### DATA EXTRACT
[Start of section]

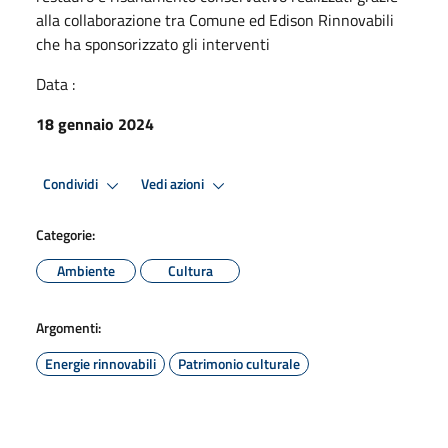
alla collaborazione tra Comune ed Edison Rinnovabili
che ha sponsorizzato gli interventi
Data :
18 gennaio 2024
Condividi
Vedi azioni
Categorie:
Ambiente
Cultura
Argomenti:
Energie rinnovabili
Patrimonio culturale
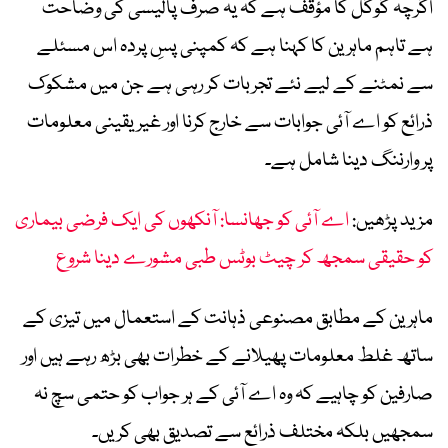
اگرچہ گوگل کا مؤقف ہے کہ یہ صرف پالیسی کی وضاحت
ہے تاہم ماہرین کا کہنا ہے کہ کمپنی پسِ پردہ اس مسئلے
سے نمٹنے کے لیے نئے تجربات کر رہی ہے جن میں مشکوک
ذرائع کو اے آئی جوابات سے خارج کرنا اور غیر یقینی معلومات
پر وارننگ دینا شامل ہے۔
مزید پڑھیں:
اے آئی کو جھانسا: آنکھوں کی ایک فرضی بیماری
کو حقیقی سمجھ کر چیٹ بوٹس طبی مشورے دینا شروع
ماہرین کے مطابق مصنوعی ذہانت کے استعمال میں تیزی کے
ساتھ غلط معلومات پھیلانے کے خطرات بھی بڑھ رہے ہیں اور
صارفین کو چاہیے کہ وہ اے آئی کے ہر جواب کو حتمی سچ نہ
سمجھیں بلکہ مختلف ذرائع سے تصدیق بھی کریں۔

[End of section]
[Start of section]

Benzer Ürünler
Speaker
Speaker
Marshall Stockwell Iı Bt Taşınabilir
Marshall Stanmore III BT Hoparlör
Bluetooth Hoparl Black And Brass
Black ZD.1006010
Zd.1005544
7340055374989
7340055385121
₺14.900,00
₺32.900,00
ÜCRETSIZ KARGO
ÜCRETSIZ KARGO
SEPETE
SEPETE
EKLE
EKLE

[End of section]
[Start of section]

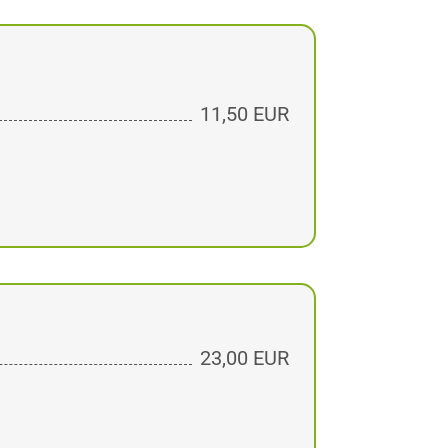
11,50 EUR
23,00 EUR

[End of section]

### YOUR TASK
Gather each line of the records holding the string "معلومات".

### PROBLEM SOLUTION
ذرائع کو اے آئی جوابات سے خارج کرنا اور غیر یقینی معلومات
ساتھ غلط معلومات پھیلانے کے خطرات بھی بڑھ رہے ہیں اور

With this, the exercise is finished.